もっともケヴィンはリヴ達が貴族邸を半壊、半焼させてしまった事など、まだ知らないのだが、今のところはリヴ達に上手く丸め込まれている。
というのもリヴの「解放的なデザインの屋敷でした!」という報告に、彼は「世の中には奇抜な家もあるからな」と笑い。
アイシャが「リフォーム中でした!」と報告すれば「ま、血に染まった屋敷だから当然か?」と納得。
ディーケイが「火事場泥棒してきました!」と報告すれば「へぇ、鍛治場か」と勘違いをする始末。
そんなこともあってリヴ達の破壊行為はまだバレていないのであった。
ケヴィンが教会と孤児院を作るのには理由がある。
その理由の一つは王都にいる孤児があまりにも多かったから。
彼が召還され王都で情報収集をしていた時、地べたに座るやせ細った子供達を沢山見ていた。
その中には獣人の子供達も大勢いる。
ケヴィンは現在王都にある教会では孤児達を受け入れることが出来ないと知り、教会と孤児院を作ることにした。
もう一つの理由として教会権力の分散と民衆の支持を得る為である。
教会に力があると発言力が増し、多方面から金が入ってくるのが現在の教会。
まともな運営をしている教会であればいいのだが、ディーケイに調べさせたところ民衆から金を絞り取り、その金を貴族達の手元に渡す教会が多い。

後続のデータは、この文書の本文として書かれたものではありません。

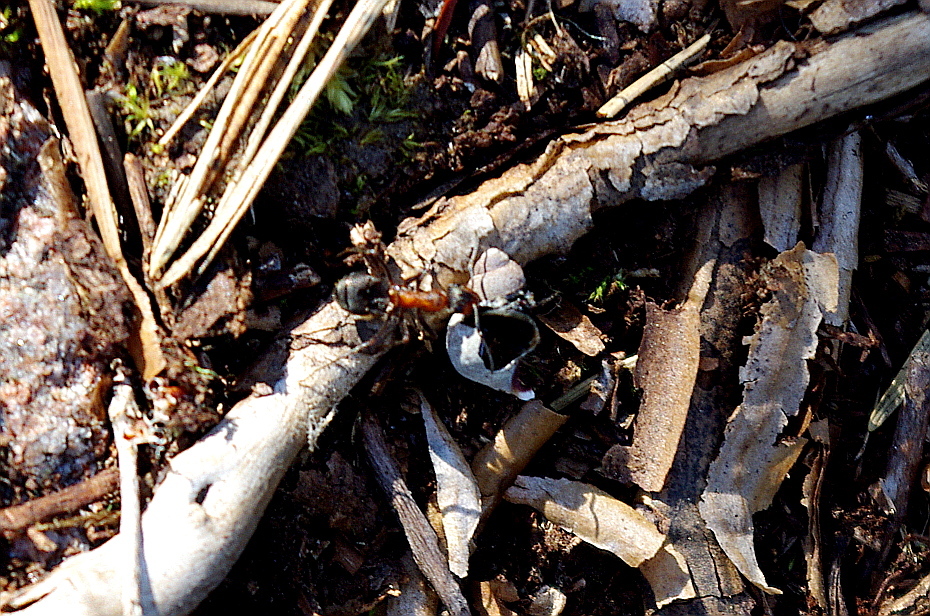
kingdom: Animalia
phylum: Mollusca
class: Gastropoda
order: Littorinimorpha
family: Littorinidae
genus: Littorina
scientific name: Littorina saxatilis
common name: Black-lined periwinkle
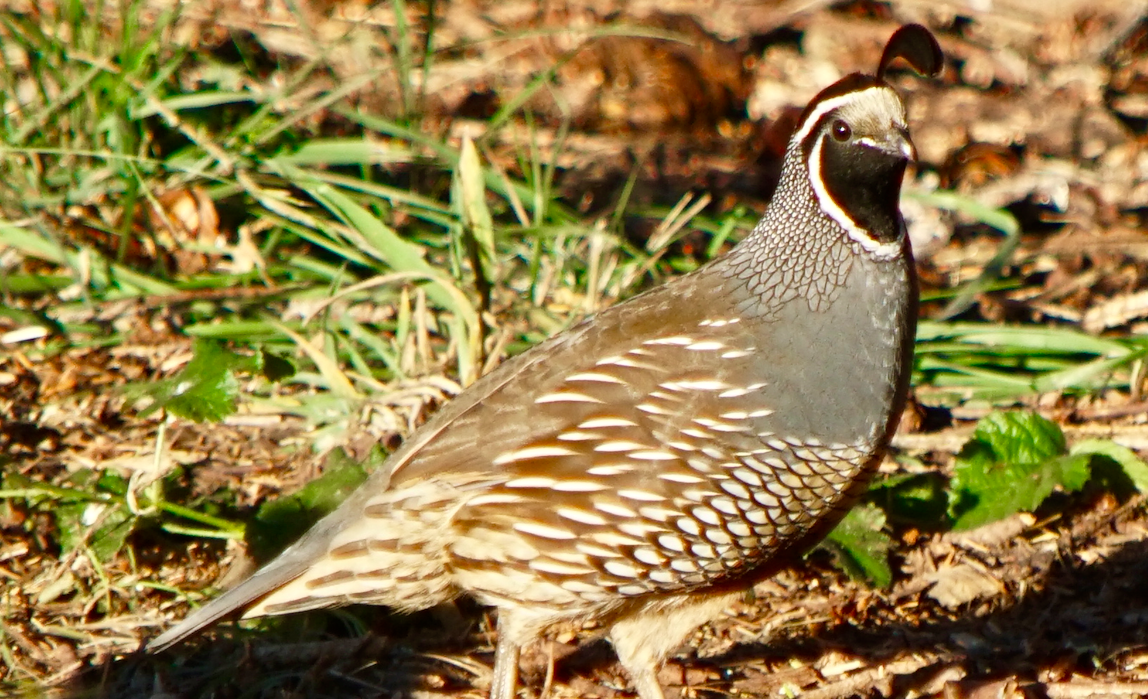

そんなこともあってケヴィンは教会の設立を計画していた。
「あらディーケイにお姉さんがいたのね。どんな人なのかしら?」
「あー、何かディーケイが言うには馬鹿らしいぞ」
「ふふふっ、また騒がしくなりそうね!」
「んー、これ以上うるさくなるのは勘弁して欲しいところだが、姉貴の方は大きい建造物とか、規模が大きい魔法とかが得意らしく、ディーケイの話だとこれから港町を作るのに最適な人材みたいだ」
「そうなのね。馬鹿だけど町づくりに最適な人。ちょっと想像つかないわね」
「だろ?で、リヴ達も会った時あるって言うから聞いてみたけど。そしたら皆さ、馬鹿だけどって頭につけて説明すんだよ」
「あははっ、何それ?益々想像つかないわ」
「な?お子様組に馬鹿だけどって言われている大人ってどんな人だよ」
ディーケイの姉の話で盛り上がる二人。
食事を取りながらしばらく談笑していると、祝宴の間の入り口付近が騒がしくなる。
二人が視線を向けると、そこには宿の給仕と警備の制止に怒鳴りちらす貴族の姿があった。